• Your instructions: Please set down every line of the records below exactly, without the pictures.

**** Given data ****

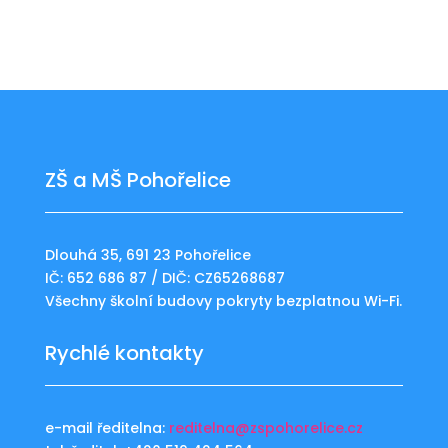
ZŠ a MŠ Pohořelice
Dlouhá 35, 691 23 Pohořelice
IČ: 652 686 87 / DIČ: CZ65268687
Všechny školní budovy pokryty bezplatnou Wi-Fi.
Rychlé kontakty
e-mail ředitelna:
reditelna@zspohorelice.cz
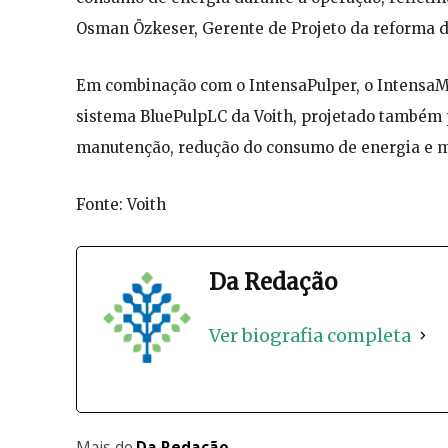
Osman Özkeser, Gerente de Projeto da reforma 
Em combinação com o IntensaPulper, o IntensaM
sistema BluePulpLC da Voith, projetado também 
manutenção, redução do consumo de energia e m
Fonte: Voith
Da Redação
Ver biografia completa
Mais de
Da Redação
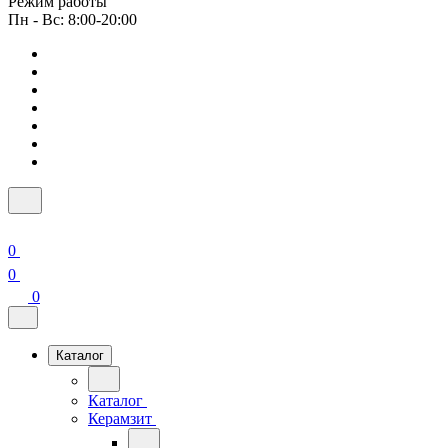
Режим работы
Пн - Вс: 8:00-20:00
0
0
0
Каталог
Каталог
Керамзит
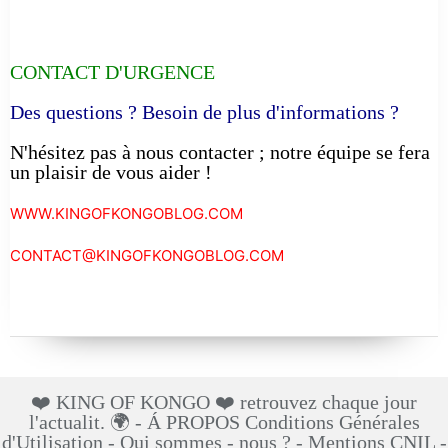
CONTACT D'URGENCE
Des questions ? Besoin de plus d'informations ?
N'hésitez pas à nous contacter ; notre équipe se fera
un plaisir de vous aider !
WWW.KINGOFKONGOBLOG.COM
CONTACT@KINGOFKONGOBLOG.COM
❤️ KING OF KONGO ❤️ retrouvez chaque jour
l'actualit. 🌍 - Á PROPOS Conditions Générales
d'Utilisation - Qui sommes - nous ? - Mentions CNIL -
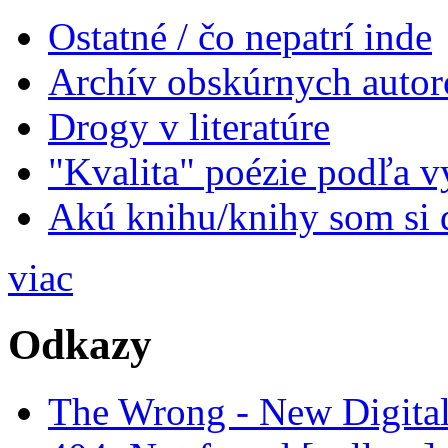
Ostatné / čo nepatrí inde
Archív obskúrnych autor
Drogy v literatúre
"Kvalita" poézie podľa v
Akú knihu/knihy som si 
viac
Odkazy
The Wrong - New Digital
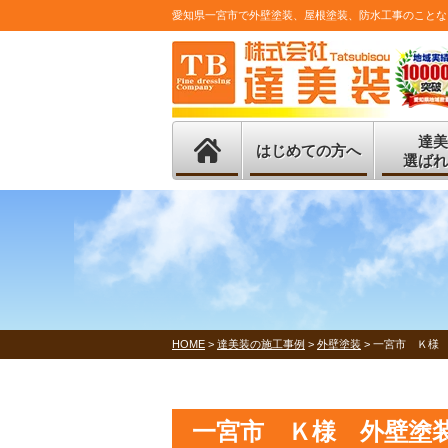
愛知県一宮市で外壁塗装、屋根塗装、防水工事のことな
達美
はじめての方へ
選ばれ
HOME
>
達美装の施工事例
>
外壁塗装
>
一宮市 Ｋ様
一宮市 Ｋ様 外壁塗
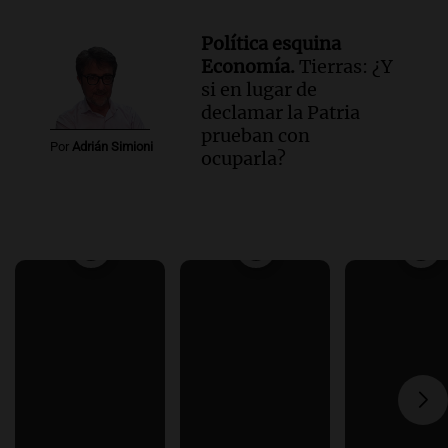
Política esquina
Economía.
Tierras: ¿Y
si en lugar de
declamar la Patria
prueban con
Por
Adrián Simioni
ocuparla?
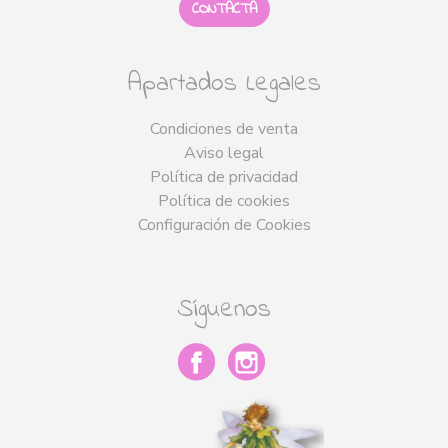
CONTACTA
Apartados Legales
Condiciones de venta
Aviso legal
Política de privacidad
Política de cookies
Configuración de Cookies
Síguenos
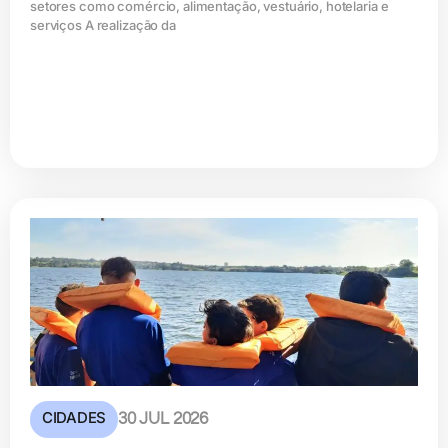
setores como comércio, alimentação, vestuário, hotelaria e
serviços A realização da
CIDADES
30 JUL 2026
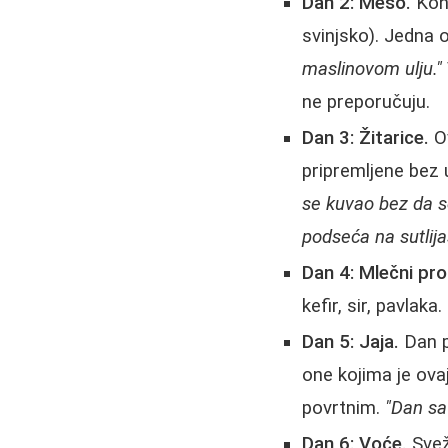
Dan 2: Meso.
Konz
svinjsko). Jedna 
maslinovom ulju."
ne preporučuju.
Dan 3: Žitarice.
Ov
pripremljene bez 
se kuvao bez da s
podseća na sutlija
Dan 4: Mlečni pro
kefir, sir, pavlaka.
Dan 5: Jaja.
Dan p
one kojima je ova
povrtnim.
"Dan sa
Dan 6: Voće.
Svež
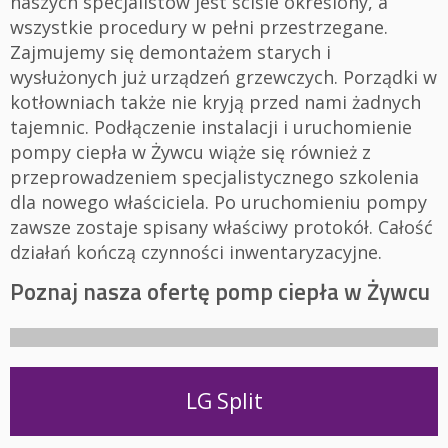
naszych specjalistów jest ściśle określony, a
wszystkie procedury w pełni przestrzegane.
Zajmujemy się demontażem starych i
wysłużonych już urządzeń grzewczych. Porządki w
kotłowniach także nie kryją przed nami żadnych
tajemnic. Podłączenie instalacji i uruchomienie
pompy ciepła w Żywcu wiąże się również z
przeprowadzeniem specjalistycznego szkolenia
dla nowego właściciela. Po uruchomieniu pompy
zawsze zostaje spisany właściwy protokół. Całość
działań kończą czynności inwentaryzacyjne.
Poznaj nasza ofertę pomp ciepła w Żywcu
LG Split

****

• Reply:
ZŠ a MŠ Pohořelice
Dlouhá 35, 691 23 Pohořelice
IČ: 652 686 87 / DIČ: CZ65268687
Všechny školní budovy pokryty bezplatnou Wi-Fi.
Rychlé kontakty
e-mail ředitelna:
reditelna@zspohorelice.cz
Osman Özkeser, Gerente de Projeto da reforma 
Em combinação com o IntensaPulper, o IntensaM
sistema BluePulpLC da Voith, projetado também 
manutenção, redução do consumo de energia e m
Fonte: Voith
Da Redação
Ver biografia completa
Mais de
Da Redação
Режим работы
Пн - Вс: 8:00-20:00
0
0
0
Каталог
Каталог
Керамзит
CONTACT D'URGENCE
Des questions ? Besoin de plus d'informations ?
N'hésitez pas à nous contacter ; notre équipe se fera
un plaisir de vous aider !
WWW.KINGOFKONGOBLOG.COM
CONTACT@KINGOFKONGOBLOG.COM
❤️ KING OF KONGO ❤️ retrouvez chaque jour
l'actualit. 🌍 - Á PROPOS Conditions Générales
d'Utilisation - Qui sommes - nous ? - Mentions CNIL -
Ostatné / čo nepatrí inde
Archív obskúrnych autor
Drogy v literatúre
"Kvalita" poézie podľa v
Akú knihu/knihy som si 
viac
Odkazy
The Wrong - New Digital
愛知県一宮市で外壁塗装、屋根塗装、防水工事のことな
達美
はじめての方へ
選ばれ
HOME
>
達美装の施工事例
>
外壁塗装
>
一宮市 Ｋ様
一宮市 Ｋ様 外壁塗
Política esquina
Economía.
Tierras: ¿Y
si en lugar de
declamar la Patria
prueban con
Por
Adrián Simioni
ocuparla?
CONTACTA
Apartados Legales
Condiciones de venta
Aviso legal
Política de privacidad
Política de cookies
Configuración de Cookies
Síguenos
setores como comércio, alimentação, vestuário, hotelaria e
serviços A realização da
CIDADES
30 JUL 2026
Dan 2: Meso.
Konz
svinjsko). Jedna 
maslinovom ulju."
ne preporučuju.
Dan 3: Žitarice.
Ov
pripremljene bez 
se kuvao bez da s
podseća na sutlija
Dan 4: Mlečni pro
kefir, sir, pavlaka.
Dan 5: Jaja.
Dan p
one kojima je ova
povrtnim.
"Dan sa
Dan 6: Voće.
Svež
naszych specjalistów jest ściśle określony, a
wszystkie procedury w pełni przestrzegane.
Zajmujemy się demontażem starych i
wysłużonych już urządzeń grzewczych. Porządki w
kotłowniach także nie kryją przed nami żadnych
tajemnic. Podłączenie instalacji i uruchomienie
pompy ciepła w Żywcu wiąże się również z
przeprowadzeniem specjalistycznego szkolenia
dla nowego właściciela. Po uruchomieniu pompy
zawsze zostaje spisany właściwy protokół. Całość
działań kończą czynności inwentaryzacyjne.
Poznaj nasza ofertę pomp ciepła w Żywcu
LG Split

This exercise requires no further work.